To deploy the application we used Heroku. With Heroku you can easily deploy a Ruby, Clojure, Python, Scala, Java, or Node.js application. To deploy something you push your code to Heroku using Git. I.e. you add your Heroku deployment as a remote and git push
to it. If you don’t know Git that well, see git-remote(1).
To make deployment even more easy (and to allow for automatic deploys later on), we set up a deployment build in TeamCity. We cloned the GitHub repository on the continuous integration server, added the Heroku remote and set up a TeamCity build configuration to run git pull
and git push heroku master
.
Now this may seem like a lot of work, it actually is quite trivial to set up and use. But continuous delivery is about doing this continuous and the way to do something continuous is to automate it.
To automate deployment our application when something is changed (i.e. changes are pushed to GitHub) we used TeamCity to trigger the deployment build after a successful continuous integration build. This continuous integration build was already set up to trigger on SCM changes.

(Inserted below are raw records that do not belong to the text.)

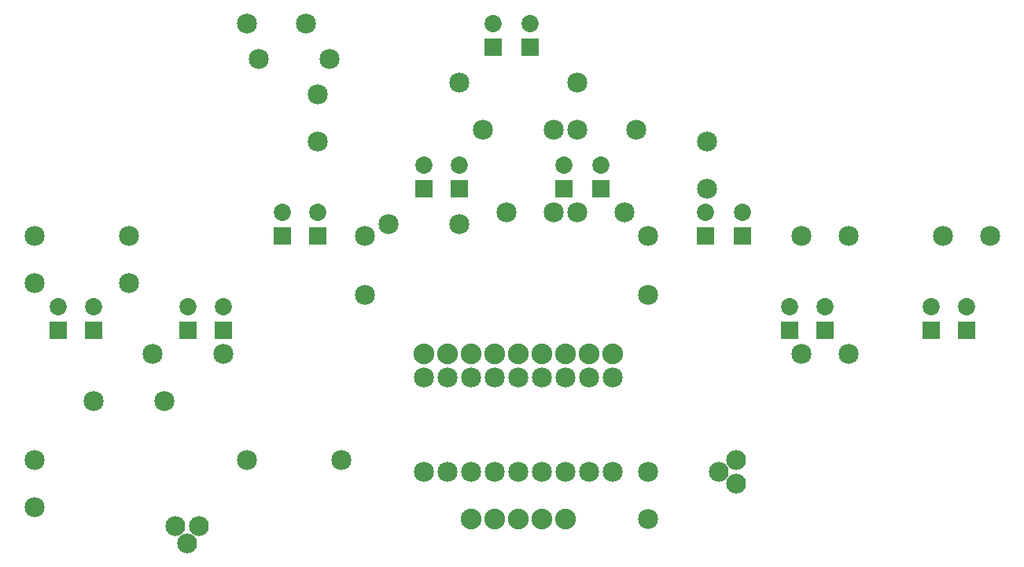
<source format=gts>
G04 MADE WITH FRITZING*
G04 WWW.FRITZING.ORG*
G04 DOUBLE SIDED*
G04 HOLES PLATED*
G04 CONTOUR ON CENTER OF CONTOUR VECTOR*
%ASAXBY*%
%FSLAX23Y23*%
%MOIN*%
%OFA0B0*%
%SFA1.0B1.0*%
%ADD10C,0.072992*%
%ADD11C,0.088000*%
%ADD12C,0.085000*%
%ADD13C,0.084000*%
%ADD14R,0.072992X0.072992*%
%LNMASK1*%
G90*
G70*
G54D10*
X400Y1030D03*
X400Y1129D03*
X400Y1030D03*
X400Y1129D03*
X250Y1030D03*
X250Y1129D03*
X250Y1030D03*
X250Y1129D03*
X3950Y1030D03*
X3950Y1129D03*
X3950Y1030D03*
X3950Y1129D03*
X4100Y1030D03*
X4100Y1129D03*
X4100Y1030D03*
X4100Y1129D03*
X3350Y1030D03*
X3350Y1129D03*
X3350Y1030D03*
X3350Y1129D03*
X3500Y1030D03*
X3500Y1129D03*
X3500Y1030D03*
X3500Y1129D03*
X950Y1030D03*
X950Y1129D03*
X950Y1030D03*
X950Y1129D03*
X800Y1030D03*
X800Y1129D03*
X800Y1030D03*
X800Y1129D03*
X1350Y1430D03*
X1350Y1529D03*
X1350Y1430D03*
X1350Y1529D03*
X1200Y1430D03*
X1200Y1529D03*
X1200Y1430D03*
X1200Y1529D03*
X2993Y1430D03*
X2993Y1529D03*
X2993Y1430D03*
X2993Y1529D03*
X3150Y1430D03*
X3150Y1529D03*
X3150Y1430D03*
X3150Y1529D03*
X2393Y1630D03*
X2393Y1729D03*
X2393Y1630D03*
X2393Y1729D03*
X2550Y1630D03*
X2550Y1729D03*
X2550Y1630D03*
X2550Y1729D03*
X1800Y1630D03*
X1800Y1729D03*
X1800Y1630D03*
X1800Y1729D03*
X1950Y1630D03*
X1950Y1729D03*
X1950Y1630D03*
X1950Y1729D03*
X2250Y2230D03*
X2250Y2329D03*
X2250Y2230D03*
X2250Y2329D03*
X2093Y2230D03*
X2093Y2329D03*
X2093Y2230D03*
X2093Y2329D03*
G54D11*
X2000Y229D03*
X2100Y229D03*
X2200Y229D03*
X2300Y229D03*
X2400Y229D03*
X1800Y929D03*
X1900Y929D03*
X2000Y929D03*
X2100Y929D03*
X2200Y929D03*
X2300Y929D03*
X2400Y929D03*
X2500Y929D03*
X2600Y929D03*
G54D12*
X2600Y429D03*
X2600Y829D03*
X2500Y429D03*
X2500Y829D03*
X2400Y429D03*
X2400Y829D03*
X2300Y429D03*
X2300Y829D03*
X2200Y429D03*
X2200Y829D03*
X2100Y429D03*
X2100Y829D03*
X2000Y429D03*
X2000Y829D03*
X1900Y429D03*
X1900Y829D03*
X1050Y479D03*
X1450Y479D03*
X1800Y429D03*
X1800Y829D03*
X150Y279D03*
X150Y479D03*
X150Y1229D03*
X150Y1429D03*
X1350Y1829D03*
X1350Y2029D03*
X1550Y1179D03*
X1550Y1429D03*
X550Y1229D03*
X550Y1429D03*
X650Y929D03*
X950Y929D03*
X400Y729D03*
X700Y729D03*
X2750Y429D03*
X2750Y229D03*
X1100Y2179D03*
X1400Y2179D03*
X1950Y2079D03*
X2450Y2079D03*
X2450Y1879D03*
X2700Y1879D03*
X1050Y2329D03*
X1300Y2329D03*
X2050Y1879D03*
X2350Y1879D03*
X3000Y1829D03*
X3000Y1629D03*
X3400Y1429D03*
X3600Y1429D03*
X4000Y1429D03*
X4200Y1429D03*
X3400Y929D03*
X3600Y929D03*
X2750Y1429D03*
X2750Y1179D03*
X2450Y1529D03*
X2650Y1529D03*
X1650Y1479D03*
X1950Y1479D03*
X2150Y1529D03*
X2350Y1529D03*
G54D13*
X3125Y379D03*
X3050Y429D03*
X3125Y479D03*
X3125Y379D03*
X3050Y429D03*
X3125Y479D03*
X847Y200D03*
X797Y125D03*
X747Y200D03*
X847Y200D03*
X797Y125D03*
X747Y200D03*
G54D14*
X400Y1030D03*
X400Y1030D03*
X250Y1030D03*
X250Y1030D03*
X3950Y1030D03*
X3950Y1030D03*
X4100Y1030D03*
X4100Y1030D03*
X3350Y1030D03*
X3350Y1030D03*
X3500Y1030D03*
X3500Y1030D03*
X950Y1030D03*
X950Y1030D03*
X800Y1030D03*
X800Y1030D03*
X1350Y1430D03*
X1350Y1430D03*
X1200Y1430D03*
X1200Y1430D03*
X2993Y1430D03*
X2993Y1430D03*
X3150Y1430D03*
X3150Y1430D03*
X2393Y1630D03*
X2393Y1630D03*
X2550Y1630D03*
X2550Y1630D03*
X1800Y1630D03*
X1800Y1630D03*
X1950Y1630D03*
X1950Y1630D03*
X2250Y2230D03*
X2250Y2230D03*
X2093Y2230D03*
X2093Y2230D03*
G04 End of Mask1*
M02*
</source>
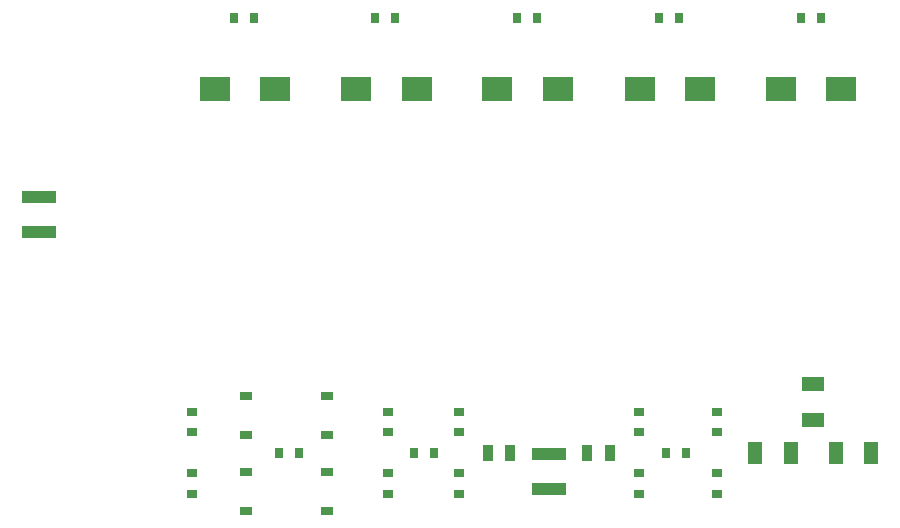
<source format=gbr>
G04 #@! TF.FileFunction,Paste,Top*
%FSLAX46Y46*%
G04 Gerber Fmt 4.6, Leading zero omitted, Abs format (unit mm)*
G04 Created by KiCad (PCBNEW 4.0.7) date 12/03/17 22:14:14*
%MOMM*%
%LPD*%
G01*
G04 APERTURE LIST*
%ADD10C,0.100000*%
%ADD11R,2.900000X1.100000*%
%ADD12R,0.900000X1.400000*%
%ADD13R,1.900000X1.200000*%
%ADD14R,1.200000X1.900000*%
%ADD15R,2.600000X2.100000*%
%ADD16R,0.900000X0.800000*%
%ADD17R,0.800000X0.900000*%
%ADD18R,1.100000X0.800000*%
G04 APERTURE END LIST*
D10*
D11*
X112600000Y-87100000D03*
X112600000Y-90100000D03*
D12*
X152550000Y-108800000D03*
X150650000Y-108800000D03*
X160950000Y-108800000D03*
X159050000Y-108800000D03*
D13*
X178200000Y-103000000D03*
X178200000Y-106000000D03*
D14*
X176300000Y-108800000D03*
X173300000Y-108800000D03*
D15*
X132600000Y-78000000D03*
X127500000Y-78000000D03*
X144600000Y-78000000D03*
X139500000Y-78000000D03*
X156550000Y-78000000D03*
X151450000Y-78000000D03*
X168600000Y-78000000D03*
X163500000Y-78000000D03*
D11*
X155800000Y-108900000D03*
X155800000Y-111900000D03*
D15*
X180550000Y-78000000D03*
X175450000Y-78000000D03*
D16*
X125600000Y-105350000D03*
X125600000Y-107050000D03*
X125600000Y-112250000D03*
X125600000Y-110550000D03*
D17*
X132950000Y-108800000D03*
X134650000Y-108800000D03*
D16*
X142200000Y-112250000D03*
X142200000Y-110550000D03*
D17*
X129150000Y-72000000D03*
X130850000Y-72000000D03*
D16*
X142200000Y-105350000D03*
X142200000Y-107050000D03*
D17*
X144350000Y-108800000D03*
X146050000Y-108800000D03*
X141100000Y-72000000D03*
X142800000Y-72000000D03*
D16*
X148200000Y-112250000D03*
X148200000Y-110550000D03*
X148200000Y-105350000D03*
X148200000Y-107050000D03*
D17*
X153100000Y-72000000D03*
X154800000Y-72000000D03*
X165100000Y-72000000D03*
X166800000Y-72000000D03*
X177150000Y-72000000D03*
X178850000Y-72000000D03*
D16*
X163400000Y-112250000D03*
X163400000Y-110550000D03*
X163400000Y-105350000D03*
X163400000Y-107050000D03*
D17*
X165750000Y-108800000D03*
X167450000Y-108800000D03*
D16*
X170000000Y-112250000D03*
X170000000Y-110550000D03*
X170000000Y-105350000D03*
X170000000Y-107050000D03*
D18*
X130200000Y-113700000D03*
X130200000Y-110400000D03*
X130200000Y-107250000D03*
X130200000Y-103950000D03*
X137000000Y-113700000D03*
X137000000Y-110400000D03*
X137000000Y-107250000D03*
X137000000Y-103950000D03*
D14*
X183100000Y-108800000D03*
X180100000Y-108800000D03*
M02*

</source>
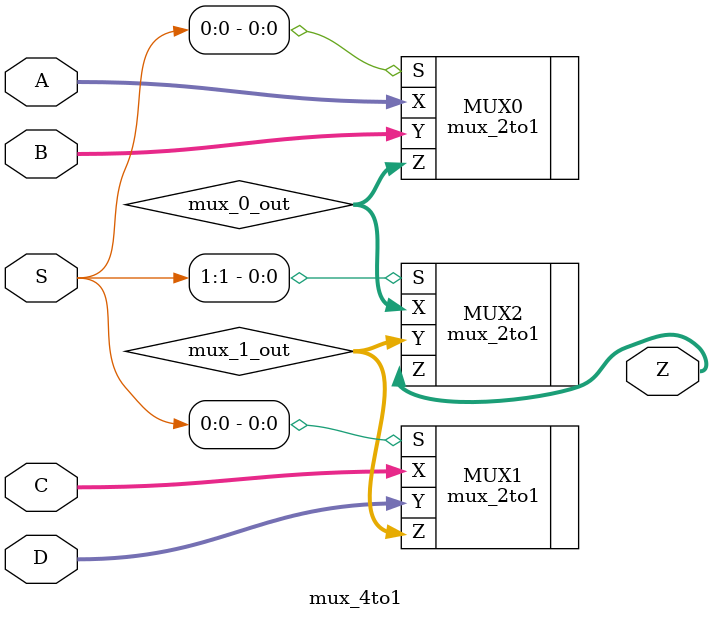
<source format=v>
`timescale 1ns / 1ps
`default_nettype none //helps catch typo-related bugs
module mux_4to1(A,B,C,D,S,Z);

	//port definitions - customize for different bit widths
	input wire [31:0] A,B,C,D; // 4 32 bit input buses
	input wire [1:0] S; // 2 bit signal select bus
	output wire [31:0] Z; // one 32 bit output bus
	
	
	//instantiate hardware
   wire [31:0] mux_0_out , mux_1_out;
	mux_2to1 MUX0 (.X(A) , .Y(B) , .S(S[0]) , .Z(mux_0_out));
	mux_2to1 MUX1 (.X(C) , .Y(D) , .S(S[0]) , .Z(mux_1_out));
	mux_2to1 MUX2 (.X(mux_0_out) , .Y(mux_1_out) , .S(S[1]), .Z(Z));
	
endmodule
`default_nettype wire //some Xilinx IP requires that the default_nettype be set to wire

</source>
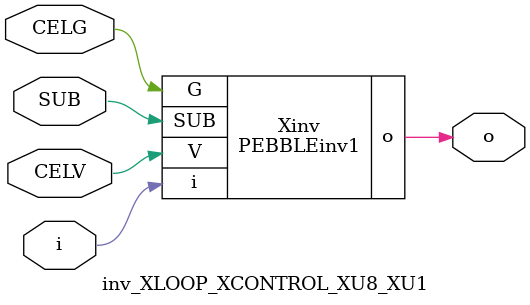
<source format=v>



module PEBBLEinv1 ( o, G, SUB, V, i );

  input V;
  input i;
  input G;
  output o;
  input SUB;
endmodule

//Celera Confidential Do Not Copy inv_XLOOP_XCONTROL_XU8_XU1
//Celera Confidential Symbol Generator
//5V Inverter
module inv_XLOOP_XCONTROL_XU8_XU1 (CELV,CELG,i,o,SUB);
input CELV;
input CELG;
input i;
input SUB;
output o;

//Celera Confidential Do Not Copy inv
PEBBLEinv1 Xinv(
.V (CELV),
.i (i),
.o (o),
.SUB (SUB),
.G (CELG)
);
//,diesize,PEBBLEinv1

//Celera Confidential Do Not Copy Module End
//Celera Schematic Generator
endmodule

</source>
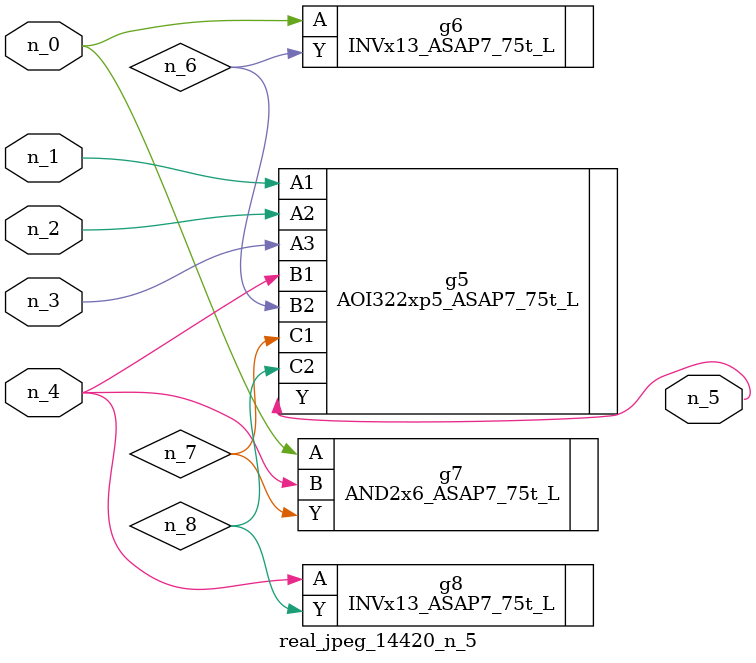
<source format=v>
module real_jpeg_14420_n_5 (n_4, n_0, n_1, n_2, n_3, n_5);

input n_4;
input n_0;
input n_1;
input n_2;
input n_3;

output n_5;

wire n_8;
wire n_6;
wire n_7;

INVx13_ASAP7_75t_L g6 ( 
.A(n_0),
.Y(n_6)
);

AND2x6_ASAP7_75t_L g7 ( 
.A(n_0),
.B(n_4),
.Y(n_7)
);

AOI322xp5_ASAP7_75t_L g5 ( 
.A1(n_1),
.A2(n_2),
.A3(n_3),
.B1(n_4),
.B2(n_6),
.C1(n_7),
.C2(n_8),
.Y(n_5)
);

INVx13_ASAP7_75t_L g8 ( 
.A(n_4),
.Y(n_8)
);


endmodule
</source>
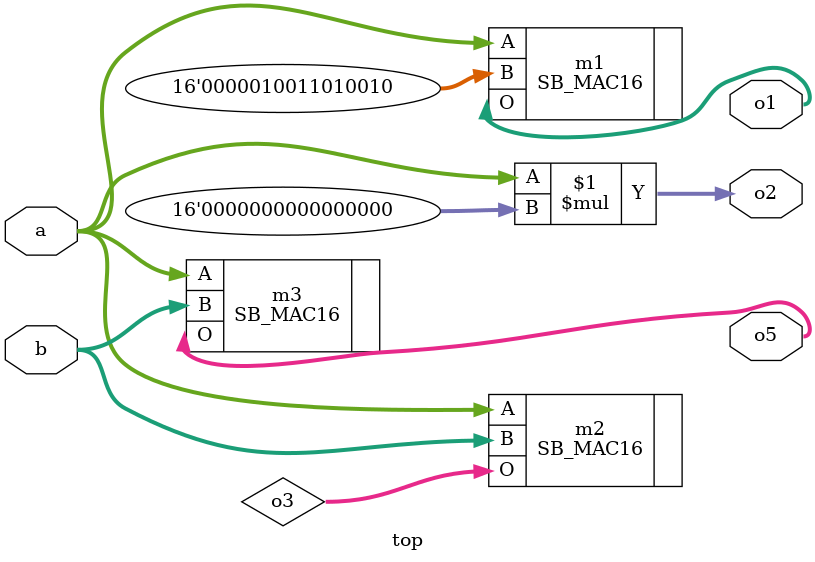
<source format=v>
module top(input [15:0] a, b, output [31:0] o1, o2, o5);
SB_MAC16 m1 (.A(a), .B(16'd1234), .O(o1));
assign o2 = a * 16'd0;
wire [31:0] o3, o4;
SB_MAC16 m2 (.A(a), .B(b), .O(o3));
assign o4 = a * b;
SB_MAC16 m3 (.A(a), .B(b), .O(o5));
endmodule

</source>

Now only a few minutes after pushing changes to the GitHub repository the changes were deployed in production.
When you have a deployment chain like this it is a good idea to have the possibility to rollback a deployment. With Heroku you can perform rollback from the command line (heroku rollback
). To make rollbacks more accessible a TeamCity build configuration can be created to perform the rollback.
After we did all this, it was about time to see the continuous delivery of added value in action. The organizers used a nice way to show this. The application we were handed earlier had an API that allowed to register the application as player in a game. Once the game started your application got lots of different questions to answer. You scored on each right answer, lost points on each wrong answer, and neither scored nor lost when your app didn’t know (yet).
To play the game we needed to implement the answering of certain questions. To get the questions we watched the application log from Heroku and read the requested URLs from it (also some logging could be added to the application by printing to stdout, but we didn’t need that).
We choose to push changes after each implemented answer, so that we gained points (i.e. increased our business value) quickly. We also used TDD to implement the answers. We wanted to go fast, really fast, to score as much as we could, so we couldn’t afford not to use TDD. As we went, we wrote a failing test, fixed the test, refactored, and committed, and repeated this this cycle until we got a feature fully implemented. Then we pushed the changes causing a production deployment within a few minutes. At the end of the game we were ranked second.
After discussing the different approaches to the game it was nice to see that almost everybody used some form of tests to implement the features, and that most of those who didn’t write tests were ranked very low.
While playing this game we used the deployment pipeline to go all the way into production. This is useful to get as much feedback as possible, but not a deal breaker for using continuous delivery. Once you’ve automated the deployment pipeline, you control where you want automatic delivery (on changes) to stop. This should be an environment from which you get feedback (i.e. no development environment) but depending on the project might be some test environment for your customer rather than production. This can even put the control of production deployments at your customer. If he or she approves of the changes he or she can push a button to instantly deploy the changes to production. And if the changes are not well-received, you’ll get that valuable feedback.
The workshop made me really enthusiast on continuous delivery. To learn more I bought the book Continuous Deployment by Jez Humble and David Farley (actually I bought the Kindle version).
As a last note here I like to thank to Ugly Duckling for doing this great workshop. They were very well-prepared, including providing a virtual server for each team. Thank you for doing this free workshop it was a free Saturday well spent!